**TESTO FORNITO**
┌──

Si leggono gli interventi degli ex Dc, dei vescovi e del Vaticano (anche se non di Bertone, cardinale forse un po’ più saggio) e si torna indietro di venti-trent’anni. All’incartarsi andreottiano della Dc, che diventò tutto e il contrario di tutto, e ha fottuto l’Italia. Che tuttora minaccia evidentemente, con gli impuniti qui lo dico e qui lo nego (“buttateli a mare”, mentre “siate dannati”), e i minuscoli cesariani capimanipolo delle sette o otto mini-Dc.
Dopo la parentesi di Ruini, un cardinale evidentemente d’eccezione, sotto il pontificato di Giovanni Paolo II, che giustamente diffidava dei vescovi italiani, e li mise in riga, bisogna guardarsi dai preti. Che hanno subito preso le misure e la mano al buon Ratzinger, un po' vecchio e un po' troppo intellettuale, intriganti come non mai. E si camuffano dietro gli immigrati, dei quali però non gliene fotte in realtà nulla, al più un pasto e un consiglio dalla Caritas, pagati lautamente dal Comune. Non per la tonaca, naturale, ma per il fatto che tutto scivola addosso, alle tonache come a ogni burocrate, per esempio quelli Onu, che solo devono salvarsi le anime, ne hanno infatti più di una, lavandosi le mani. Anche davanti alle mattanze delle Canarie, o al largo di Lampedusa.
I rimpatri forzati di Napolitano
Non sono i soli, il silenzio del presidente della Repubblica è anzi più di una loro predica. Di uno che inaugurò dodici anni fa, da ministro dell’Interno, i rimpatri forzati (cinquantamila lire, un pacco viveri, e via). E ha sulla coscienza, benché tutti rimuovano, lo speronamento nello stesso 1997, il 28 marzo, della motovedetta Kater I Radis, e la morte di 106 albanesi. Con plauso ammirato, la prima e unica volta nel dopoguerra, della Europa teutonica.

└──

**ESTRATTI DEI DATI**
┌──

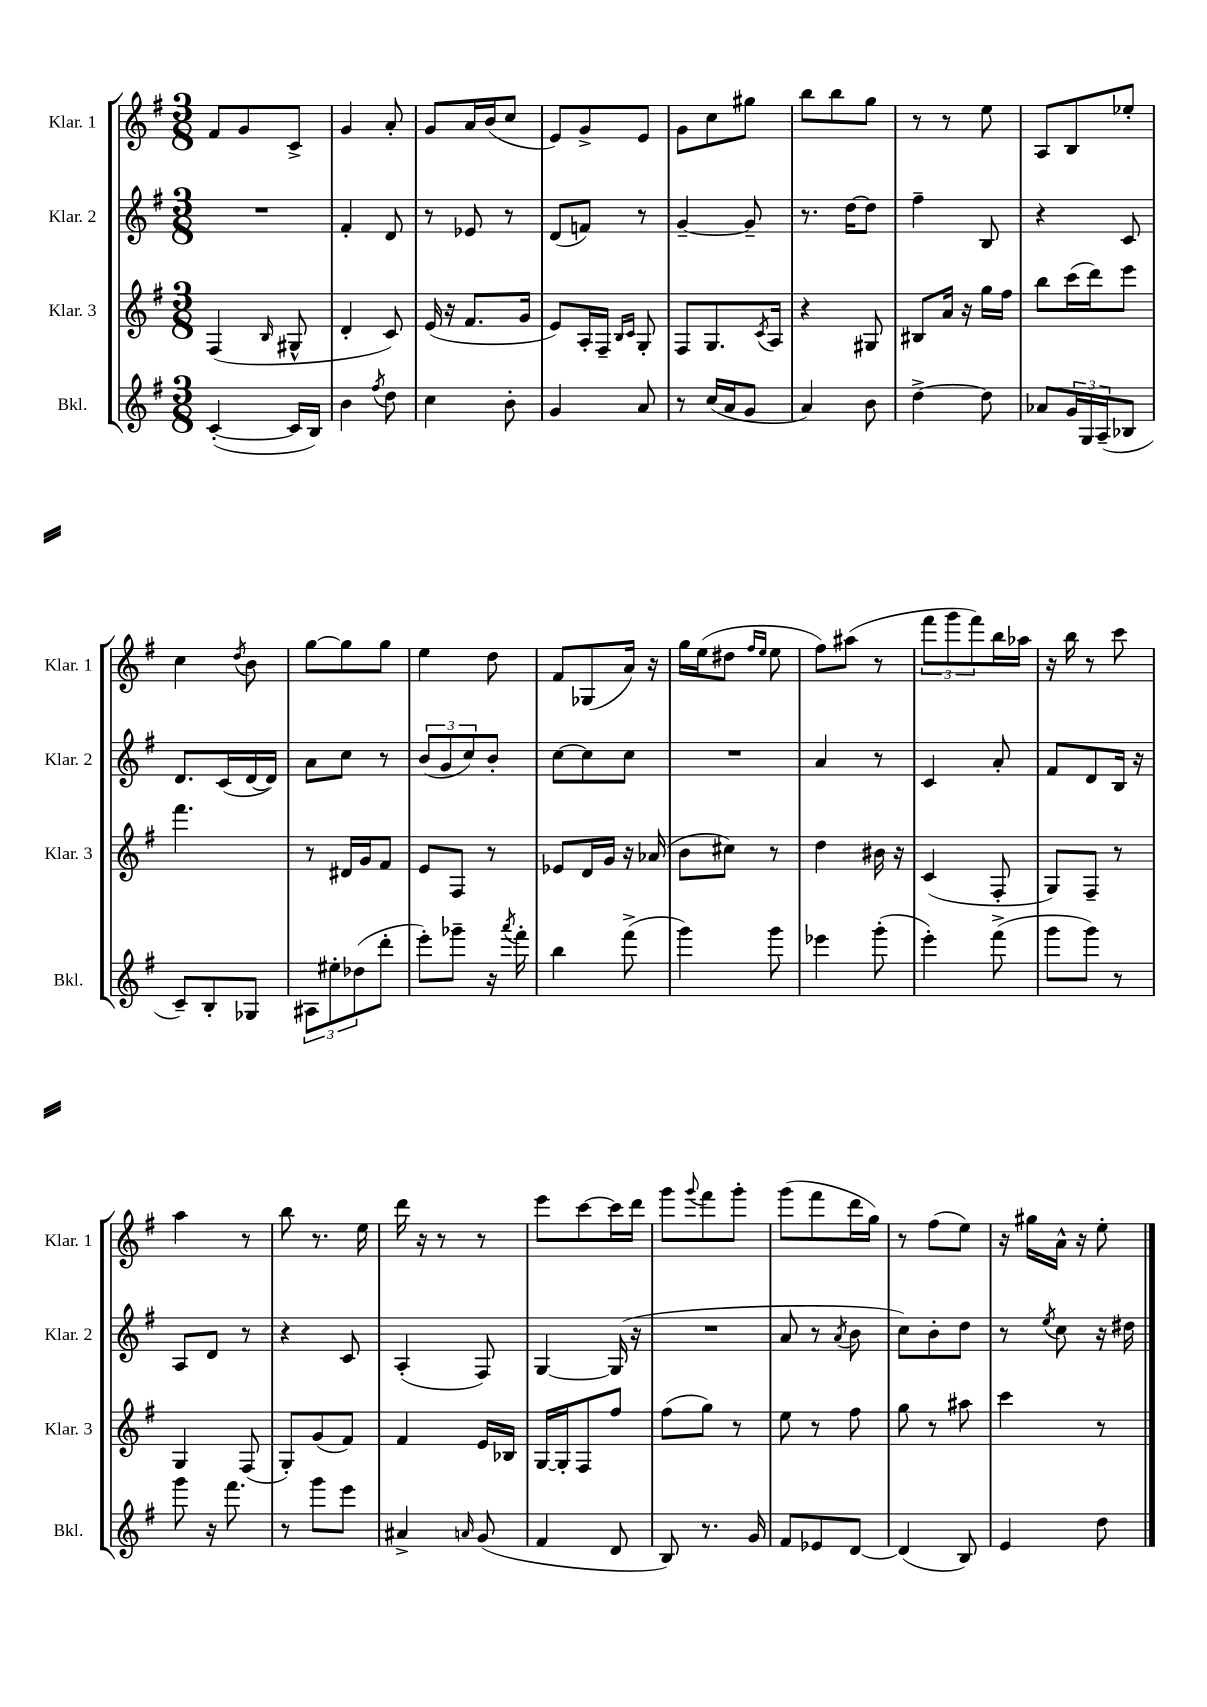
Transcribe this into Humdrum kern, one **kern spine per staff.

**kern	**kern	**kern	**kern
*staff4	*staff3	*staff2	*staff1
*clefG2	*clefG2	*clefG2	*clefG2
*k[f#]	*k[f#]	*k[f#]	*k[f#]
*M3/8	*M3/8	*M3/8	*M3/8
([4c'	(4F#	4.r	8f#
.	.	.	8g
.	16qqB	.	.
16c]	8G#^^	.	8c^
16B)	.	.	.
=	=	=	=
4b	4d'	4f#'	4g
8qff#	.	.	.
8dd	8c)	8d	8a'
=	=	=	=
4cc	(16e	8r	8g
.	16r	.	.
.	8.f#	8e-	16a
.	.	.	(16b
8b'	.	8r	8cc
.	16g	.	.
=	=	=	=
4g	8e)	(8d	8e)
.	16A'	8f)	8g^
.	16F#~	.	.
.	16qqB	.	.
.	16qqc	.	.
8a	8G'	8r	8e
=	=	=	=
8r	8F#	[4g~	8g
(16cc	8.G	.	8cc
16a	.	.	.
8g	.	8g~]	8gg#
.	8qc	.	.
.	16A	.	.
=	=	=	=
4a)	4r	8.r	8bb
.	.	.	8bb
.	.	[16dd	.
8b	8G#	8dd]	8gg
=	=	=	=
[4dd^	8B#	4ff#~	8r
.	16a	.	8r
.	16r	.	.
8dd]	16gg	8B	8ee
.	16ff#	.	.
=	=	=	=
8a-	8bb	4r	8A
24g	(16ccc	.	8B
24G	.	.	.
.	16ddd)	.	.
(24A~	.	.	.
8B-	8eee	8c	8ee-'
=	=	=	=
8c~)	4.fff#	8.d	4cc
8B'	.	.	.
.	.	(16c	.
.	.	.	8qdd
8G-	.	[16d	8b
.	.	16d])	.
=	=	=	=
12A#	8r	8a	[8gg
12ee#'	.	.	.
.	16d#	8cc	8gg]
(12dd-	.	.	.
.	16g	.	.
8ddd'	8f#	8r	8gg
=	=	=	=
8eee')	8e	(12b	4ee
.	.	12g	.
8ggg-~	8F#	.	.
.	.	12cc)	.
16r	8r	8b'	8dd
8qaaa	.	.	.
16fff#'	.	.	.
=	=	=	=
4bb	8e-	[8cc	8f#
.	16d	8cc]	(8G-
.	16g	.	.
(8fff#^	16r	8cc	16a)
.	(16a-	.	16r
=	=	=	=
4ggg)	8b	4.r	16gg
.	.	.	(16ee
.	8cc#)	.	8dd#
.	.	.	16qqff#
.	.	.	16qqee
8ggg	8r	.	8ee
=	=	=	=
4eee-	4dd	4a	8ff#)
.	.	.	(8aa#
(8ggg'	16b#	8r	8r
.	16r	.	.
=	=	=	=
4eee')	(4c	4c	12fff#
.	.	.	12ggg
.	.	.	12fff#)
(8fff#^	8F#'	8a'	16bb
.	.	.	16aa-
=	=	=	=
8ggg	8G)	8f#	16r
.	.	.	16bb
8ggg)	8F#~	8d	8r
8r	8r	16B	8ccc
.	.	16r	.
=	=	=	=
8ggg	4G	8A	4aa
16r	.	8d	.
8.fff#	.	.	.
.	(8F#	8r	8r
=	=	=	=
8r	8G')	4r	8bb
8ggg	(8g	.	8.r
8eee	8f#)	8c	.
.	.	.	16ee
=	=	=	=
4a#^	4f#	(4A'	16ddd
.	.	.	16r
.	.	.	8r
16qqa	.	.	.
(8g	16e	8F#)	8r
.	16B-	.	.
=	=	=	=
4f#	[16G	[4G	8eee
.	16G']	.	.
.	8F#	.	[8ccc
8d	8ff#	(16G]	16ccc]
.	.	16r	16ddd
=	=	=	=
8B)	(8ff#	4.r	8ggg
.	.	.	8qqggg
8.r	8gg)	.	8fff#
.	8r	.	8ggg'
16g	.	.	.
=	=	=	=
8f#	8ee	8a	(8ggg
8e-	8r	8r	8fff#
.	.	8qa	.
[8d	8ff#	8b	16ddd
.	.	.	16gg)
=	=	=	=
(4d]	8gg	8cc)	8r
.	8r	8b'	(8ff#
8B)	8aa#	8dd	8ee)
=	=	=	=
4e	4ccc	8r	16r
.	.	.	16gg#
.	.	8qee	.
.	.	8cc	16a^^
.	.	.	16r
8dd	8r	16r	8ee'
.	.	16dd#	.
==	==	==	==
*-	*-	*-	*-
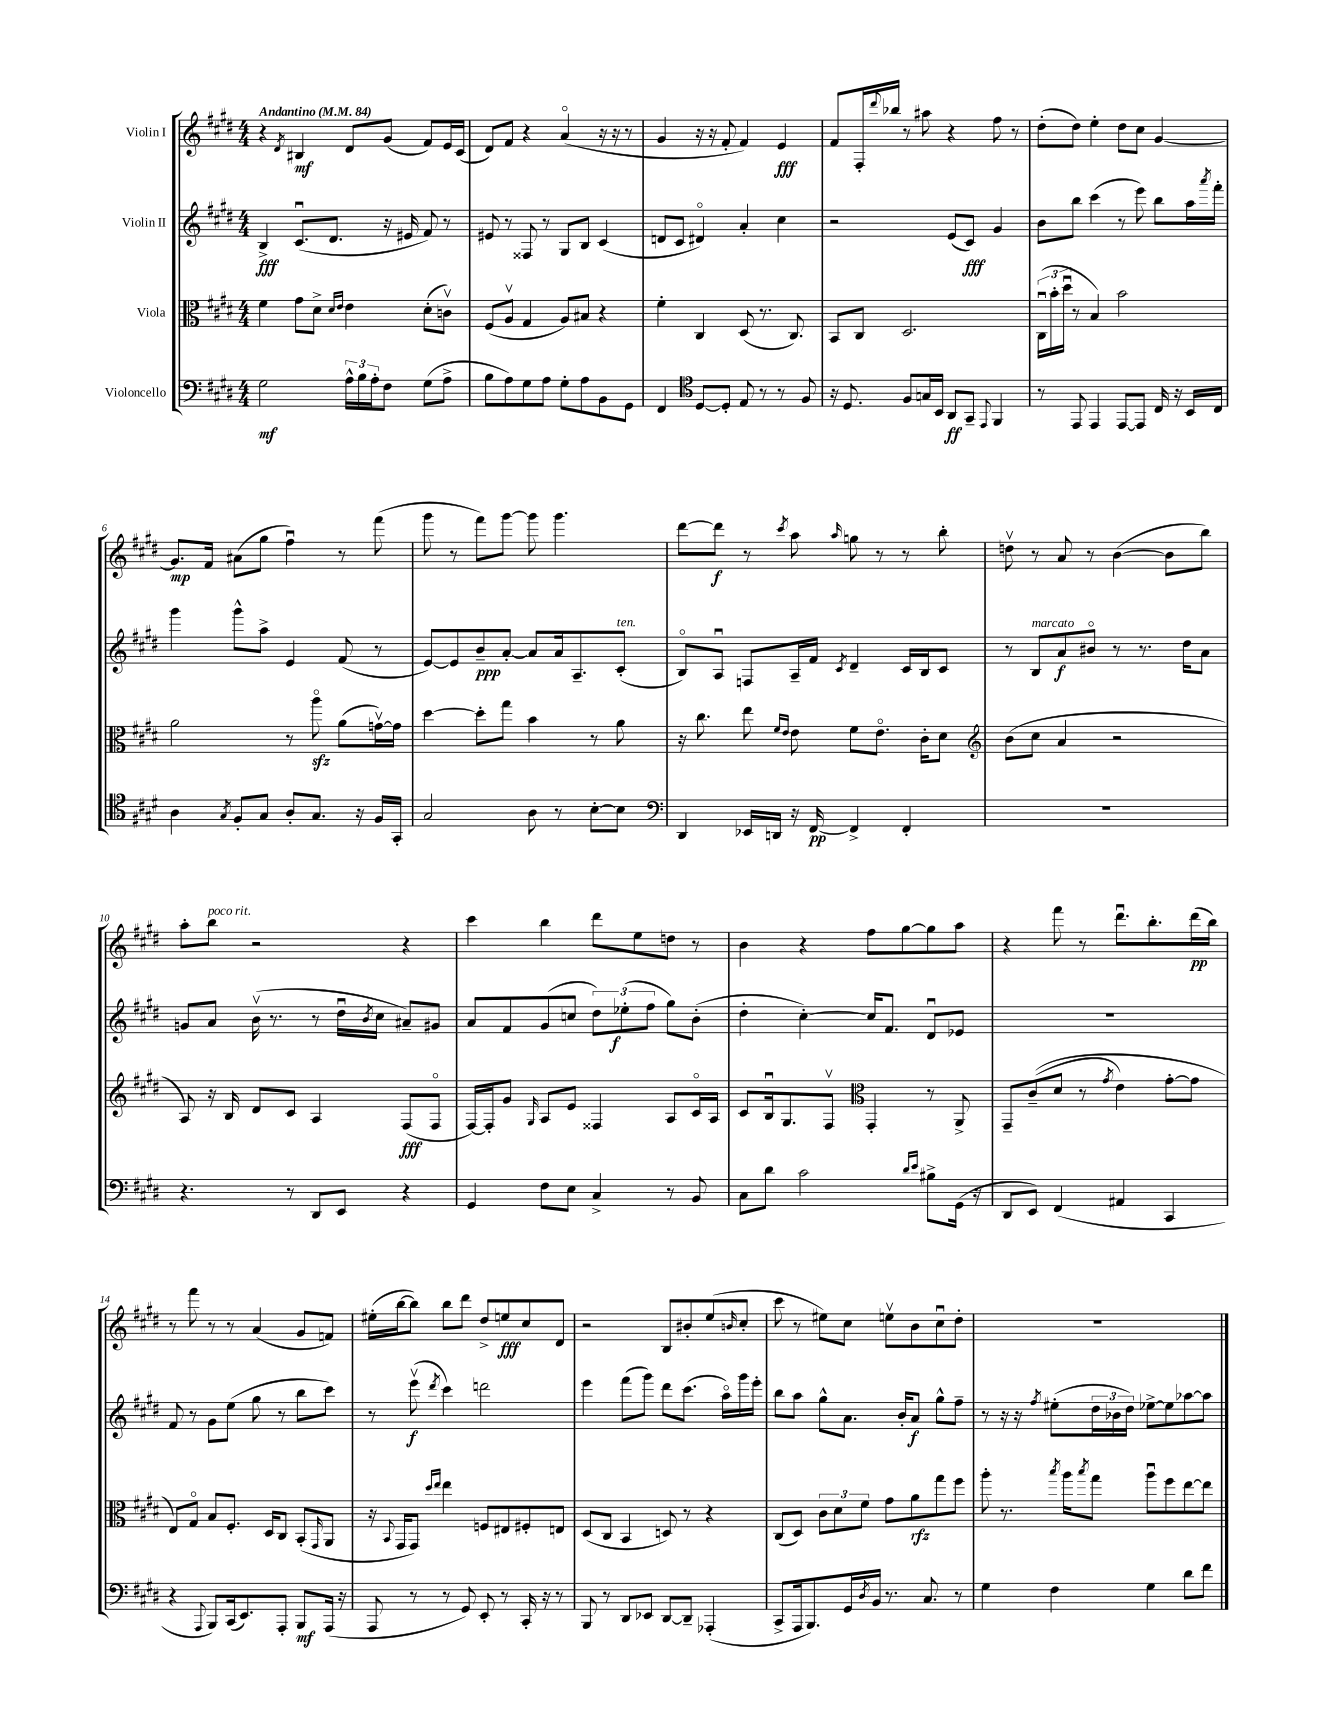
<<
\new StaffGroup <<
\new Staff = "s0" \with { instrumentName = "Violin I" } {
    \clef treble \key e \major \numericTimeSignature \time 4/4 \tempo "Andantino" 4 = 84
    r4 \acciaccatura { dis'8 } bis4\mf dis'8 gis'8( fis'8) e'16 cis'16( |
    dis'8) fis'8 r4 a'4\flageolet( r16 r16 r8 |
    gis'4 r16 r16 fis'8-. fis'4) e'4\fff |
    fis'8 fis16-. \appoggiatura { dis'''8 } bes''16 r8 ais''8 r4 fis''8 r8 |
    dis''8-.( dis''8) e''4-. dis''8 cis''8 gis'4~ |
    gis'8.\mp fis'16 ais'8( gis''8 fis''4\downbow) r8 fis'''8( |
    gis'''8 r8 fis'''8) gis'''8~ gis'''8 gis'''4. |
    dis'''8~ dis'''8\f r8 \acciaccatura { cis'''8 } a''8 \grace { a''16 } g''8 r8 r8 b''8-. |
    d''8\upbow r8 a'8 r8 b'4~( b'8 b''8) |
    a''8-. b''8^\markup { \italic "poco rit." } r2 r4 |
    cis'''4 b''4 dis'''8 e''8 d''8 r8 |
    b'4 r4 fis''8 gis''8~ gis''8 a''8 |
    r4 fis'''8 r8 dis'''8.\downbow b''8.-. dis'''16\pp( b''16) |
    r8 fis'''8 r8 r8 a'4( gis'8 f'8) |
    eis''16-.( b''16~ b''8) b''8 dis'''8 dis''8-> e''8\fff cis''8 dis'8 |
    r2 b8 bis'8-. e''8( \grace { b'16 } cis''8-. |
    cis'''8 r8 eis''8) cis''8 e''8\upbow b'8 cis''8\downbow dis''8-. |
    R1 \bar "|." |
}
\new Staff = "s1" \with { instrumentName = "Violin II" } {
    \clef treble \key e \major \numericTimeSignature \time 4/4
    b4->\fff cis'8.\downbow( dis'8. r16 eis'16 fis'8) r8 |
    eis'8 r8 fisis8 r8 gis8 b8 cis'4( |
    d'8 cis'8 dis'4\flageolet) a'4-. cis''4 |
    r2 e'8( cis'8\fff) gis'4 |
    b'8 b''8 cis'''4( r8 e'''8) b''8 a''16 \acciaccatura { a'''8 } fis'''16-. |
    gis'''4 gis'''8-^ a''8-> e'4 fis'8( r8 |
    e'8~) e'8 b'8--\ppp a'8~-. a'8 a'16 a8.-- cis'8-.^\markup { \italic "ten." }( |
    b8\flageolet) a8\downbow f8 a16-- fis'16 \acciaccatura { cis'8 } dis'4-- cis'16 b16 cis'8 |
    r8 b8^\markup { \italic "marcato" } a'8\f bis'8\flageolet r8 r8. dis''16 a'8 |
    g'8 a'8 b'16\upbow( r8. r8 dis''16\downbow \acciaccatura { b'8 } cis''16 ais'8--) gis'8 |
    a'8 fis'8 gis'8( c''8 \tuplet 3/2 { dis''8) ees''8-.\f( fis''8 } gis''8) b'8-.( |
    dis''4-. cis''4~-.) cis''16 fis'8. dis'8\downbow ees'8 |
    R1 |
    fis'8 r8 gis'8 e''8( gis''8 r8 b''8 cis'''8) |
    r8 e'''8\upbow\f( \acciaccatura { dis'''8 } cis'''4) d'''2 |
    e'''4 fis'''8( gis'''8) dis'''8 cis'''8.( a''16\flageolet) gis'''16 e'''16-. |
    b''8 a''8 gis''8-^ a'8. b'16-. a'8\f gis''8-^ fis''8-- |
    r8 r16 r16 \acciaccatura { fis''8 } eis''8-.( \tuplet 3/2 { dis''16 bes'16 dis''16) } ees''8~-> ees''8 aes''8~ aes''8 \bar "|." |
}
\new Staff = "s2" \with { instrumentName = "Viola" } {
    \clef alto \key e \major \numericTimeSignature \time 4/4
    fis'4 gis'8 dis'8-> \grace { dis'16 e'16 } e'4 dis'8-.( c'8\upbow) |
    fis8( a8\upbow gis4 a8) bis8 r4 |
    fis'4-. cis4 dis8( r8. cis8.) |
    b,8 cis8 dis2. |
    \tuplet 3/2 { cis16\downbow( b'16-. dis''16\downbow } r8 b4) b'2 |
    a'2 r8 a''8\flageolet\sfz a'8( g'16~\upbow) g'16 |
    dis''4~ dis''8-. gis''8 b'4 r8 a'8 |
    r16 cis''8. e''8 \grace { fis'16 e'16 } e'8 fis'8 e'8.\flageolet cis'16-. dis'8 |
    \clef treble b'8( cis''8 a'4 r2 |
    a8) r16 b16 dis'8 cis'8 a4 fis8\fff( fis8\flageolet |
    fis16~) fis16-. gis'8 \grace { gis16 } a8 e'8 fisis4 a8 cis'16\flageolet a16 |
    cis'8 b16\downbow gis8. fis8\upbow \clef alto gis,4-. r8 a,8-> |
    gis,8-- cis'8--(\( dis'8 r8 \acciaccatura { gis'8 } e'4) gis'8~-. gis'8 |
    e8\) gis8\flageolet b8 fis8.-. dis16 cis8 b,8-.( \grace { gis,16 } a,8 |
    r16 \appoggiatura { b,8 } gis,16 gis,8) \grace { dis''16 e''16 } e''4 f8 eis8 fis8-. e8 |
    dis8( cis8 b,4 d8) r8 r4 |
    cis8( dis8) \tuplet 3/2 { cis'8 dis'8 fis'8 } gis'8 a'8\rfz gis''8 fis''8 |
    a''8-. r8. \acciaccatura { b''8 } a''16 \acciaccatura { b''8 } gis''8 a''8\downbow fis''8 e''8~ e''8 \bar "|." |
}
\new Staff = "s3" \with { instrumentName = "Violoncello" } {
    \clef bass \key e \major \numericTimeSignature \time 4/4
    gis2\mf \tuplet 3/2 { a16-^ b16 a16-. } fis8 gis8( a8-> |
    b8 a8) gis8 a8 gis8-. a8 b,8 gis,8 |
    fis,4 \clef tenor dis8~ dis8-. e8 r8 r8 fis8 |
    r16 dis8. fis8 g16 b,16 a,8\ff gis,8-- \appoggiatura { e,8 } fis,4 |
    r8 e,8 e,4 e,8~ e,8 cis16 r16 b,16 cis16 |
    a4 \acciaccatura { gis8 } fis8-. gis8 a8-. gis8. r16 fis16 gis,16-. |
    gis2 a8 r8 b8~-. b8 |
    \clef bass dis,4 ees,16 d,16 r16 fis,16~\pp fis,4-> fis,4-. |
    R1 |
    r4. r8 dis,8 e,8 r4 |
    gis,4 fis8 e8 cis4-> r8 b,8 |
    cis8 dis'8 cis'2 \grace { dis'16 e'16 } bis8-> gis,16( r16 |
    dis,8 e,8) fis,4( ais,4 cis,4 |
    r4 \appoggiatura { a,,8 } b,,8) cis,16( e,8.) a,,8-. b,,8\mf a,,16( r16 |
    a,,8 r8 r8 gis,8) e,8-. r8 cis,16-. r16 r8 |
    b,,8 r8 dis,8 ees,8 dis,8~ dis,8-- aes,,4-.( |
    cis,8-> a,,16 b,,8.) gis,16 \acciaccatura { dis8 } b,16 r8. cis8. r8 |
    gis4 fis4 gis4 dis'8 fis'8 \bar "|." |
}
>>
>>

└──

**COMPITO RICHIESTO 1**
Rispondi a queste domande sul testo fornito:
(a) Quale cardinale è definito "forse un po' più saggio"?
(b) Sotto quale pontificato si colloca la parentesi di Ruini?
(c) Quanti albanesi morirono nello speronamento della motovedetta Kater I Radis?
**COMPITO RICHIESTO 2**
Trascrivi dal testo fornito il brano che parte dalle parole "Dopo la parentesi" e si chiude dopo le parole "largo di Lampedusa.".
**COMPITO RICHIESTO 3**
Prosegui il testo fornito sulla Dc, i preti e i rimpatri forzati, a partire dal punto in cui si ferma.

**RISPOSTA 1**
(a) Bertone.
(b) Sotto il pontificato di Giovanni Paolo II.
(c) 106.

**RISPOSTA 2**
Dopo la parentesi di Ruini, un cardinale evidentemente d’eccezione, sotto il pontificato di Giovanni Paolo II, che giustamente diffidava dei vescovi italiani, e li mise in riga, bisogna guardarsi dai preti. Che hanno subito preso le misure e la mano al buon Ratzinger, un po' vecchio e un po' troppo intellettuale, intriganti come non mai. E si camuffano dietro gli immigrati, dei quali però non gliene fotte in realtà nulla, al più un pasto e un consiglio dalla Caritas, pagati lautamente dal Comune. Non per la tonaca, naturale, ma per il fatto che tutto scivola addosso, alle tonache come a ogni burocrate, per esempio quelli Onu, che solo devono salvarsi le anime, ne hanno infatti più di una, lavandosi le mani. Anche davanti alle mattanze delle Canarie, o al largo di Lampedusa.

**RISPOSTA 3**
I morti della Kater erano profughi politici come altri mai, poiché si erano rivoltati contro il governo Berisha, che aveva depredato i poveri albanesi di ogni risparmio con le finanziarie fantasma, e ne fuggivano. Nessuna scusa fu chiesta, né da Napolitano né dal governo Prodi, e nessuna giustizia offerta ai morti. Se non piccole somme ai parenti perché rinuncino al processo. Che va avanti ma stancamente: dopo dodici anni è in appello, e si sa che si concluderà senza condanne.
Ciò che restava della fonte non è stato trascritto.